Gute Nachrichten für das Handwerk: Mit großer Mehrheit hat das Europäische Parlament die neugefasste Richtlinie zur Bekämpfung des Zahlungsverzugs angenommen. Das Gesetz sieht vor, dass öffentliche Auftraggeber sowie Unternehmen Rechnungen künftig grundsätzlich innerhalb von 30 Tagen zahlen sollten.Von Hajo Friedrich, Brüssel
EU-Parlament stimmt Zahlungsfrist von 30 Tagen zu
Damit soll der Missstand bekämpft werden, dass Handwerksbetriebe und andere Klein- und Mittelbetriebe unverschuldet in Liquiditätsprobleme geraten, weil ihre Rechnungen zu spät bezahlt werden.
Weiler: "Weichenstellung für neue Zahlungsmoral in Europa"

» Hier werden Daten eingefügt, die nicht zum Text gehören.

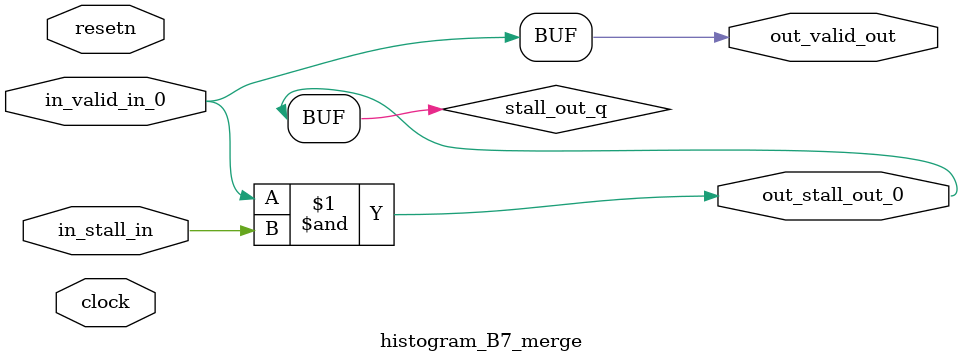
<source format=sv>



(* altera_attribute = "-name AUTO_SHIFT_REGISTER_RECOGNITION OFF; -name MESSAGE_DISABLE 10036; -name MESSAGE_DISABLE 10037; -name MESSAGE_DISABLE 14130; -name MESSAGE_DISABLE 14320; -name MESSAGE_DISABLE 15400; -name MESSAGE_DISABLE 14130; -name MESSAGE_DISABLE 10036; -name MESSAGE_DISABLE 12020; -name MESSAGE_DISABLE 12030; -name MESSAGE_DISABLE 12010; -name MESSAGE_DISABLE 12110; -name MESSAGE_DISABLE 14320; -name MESSAGE_DISABLE 13410; -name MESSAGE_DISABLE 113007; -name MESSAGE_DISABLE 10958" *)
module histogram_B7_merge (
    input wire [0:0] in_stall_in,
    input wire [0:0] in_valid_in_0,
    output wire [0:0] out_stall_out_0,
    output wire [0:0] out_valid_out,
    input wire clock,
    input wire resetn
    );

    wire [0:0] stall_out_q;


    // stall_out(LOGICAL,6)
    assign stall_out_q = in_valid_in_0 & in_stall_in;

    // out_stall_out_0(GPOUT,4)
    assign out_stall_out_0 = stall_out_q;

    // out_valid_out(GPOUT,5)
    assign out_valid_out = in_valid_in_0;

endmodule

</source>
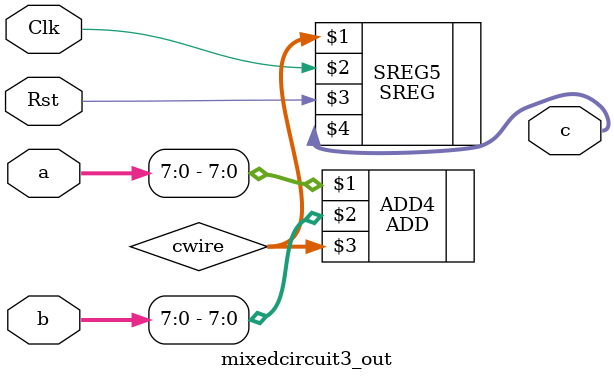
<source format=v>

`timescale 1ns / 1ps

module mixedcircuit3_out(a,b,c,Clk,Rst);
	input Clk,Rst;
	input [31:0] a;
	input [15:0] b;
	output wire [7:0] c;
	wire [7:0] cwire;
	ADD	#(.DATAWIDTH(8)) ADD4(a[7:0],b[7:0],cwire);
	SREG	#(.DATAWIDTH(8)) SREG5(cwire,Clk,Rst,c);
endmodule
</source>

"Dieses Gesetz wird für eine neue Zahlungskultur in Europa sorgen und somit letztendlich die Liquidität kleiner und mittlerer Unternehmen stärken. So wird Kapital für Innovationen und neue Arbeitsplätze frei", sagte die SPD-Europaabgeordnete und Berichterstatterin für das Dossier, Barbara Weiler.
Öffentlichen Auftraggebern sollte nur in eng begrenzten Ausnahmefällen eine längere Zahlungsfrist eingeräumt werden.
Private Unternehmen müssen im gegenseitigen Geschäftsverkehr ebenfalls innerhalb von 30 Tagen zahlen – vertraglich können aber bis zu 60 Tage vereinbart werden. "Falls kein Vertragspartner grob benachteiligt wird, sind auch längere Fristen möglich", sagte Weiler. Das Parlament habe sich mit seiner Forderung nach wirksamen Sanktionen jedoch nicht vollständig gegen gegenüber den EU-Regierungen durchsetzen können, sagte Weiler. In Zukunft wird bei verspäteter Zahlung ein Verzugszins von acht Prozent über dem Basiszinssatz fällig – ursprünglich hatte das Parlament neun Prozent vorgesehen – und dem Gläubiger stehen 40 Euro Entschädigung für Beitreibungskosten zu. Positive Anreize, wie die Veröffentlichung von pünktlichen Zahlern, ergänzen die neuen Regeln, sagte Weiler.
Die Zustimmung der 27 EU-Länder zu dem neuen Regelwerk gilt als sicher, da sich Ministerrat und EU-Parlament bereits vor wenigen Wochen auf den neuen Rechtstext verständigt haben.
Die neue Verordnung tritt 20 Tage nach ihrer Veröffentlichung im Amtsblatt der Europäischen Union in Kraft. Die Mitgliedstaaten haben dann zwei Jahre Zeit, um die neuen Maßnahmen einzuführen.
Schwab: "In Deutschland kein Änderungsbedarf"
In Deutschland bestehe durch die Richtlinie kein Änderungsbedarf, sagte der CDU-Europaabgeordnete Andreas Schwab. Neu sei lediglich, dass Zahlungszielvereinbarungen nicht mehr über 60 Tage hinausgehen dürfen. "Die neue Richtlinie ist ein echter Fortschritt für alle Unternehmen, die auch grenzüberschreitend tätig sind. Endlich gilt, dass die vertragswidrige 'Freiheit', nicht zu zahlen, dort endet, wo die Existenz des anderen gefährdet wird", sagte der CDU-Europaabgeordnete. Nach Angaben der Kommission existieren derzeit in der EU etwa 90 Milliarden Euro unbezahlte Rechnungen. Zwei Drittel davon entfallen auf die öffentliche Hand und ein Drittel auf Unternehmen.
Viele mittelständische Betriebe schreckten bisher oft vor der Durchsetzung von Verzugszinsen zurück, weil sie um ihre Geschäftsbeziehungen fürchteten, sagte Schwab. "Mit der neuen Richtlinie tun wir konkret etwas für die Verbesserung der Zahlungsmoral. Jetzt muss es darum gehen, dass für die gerichtliche Geltendmachung von Forderungen überall in Europa ähnliche Fristen gelten", so der CDU-Binnenmarktexperte.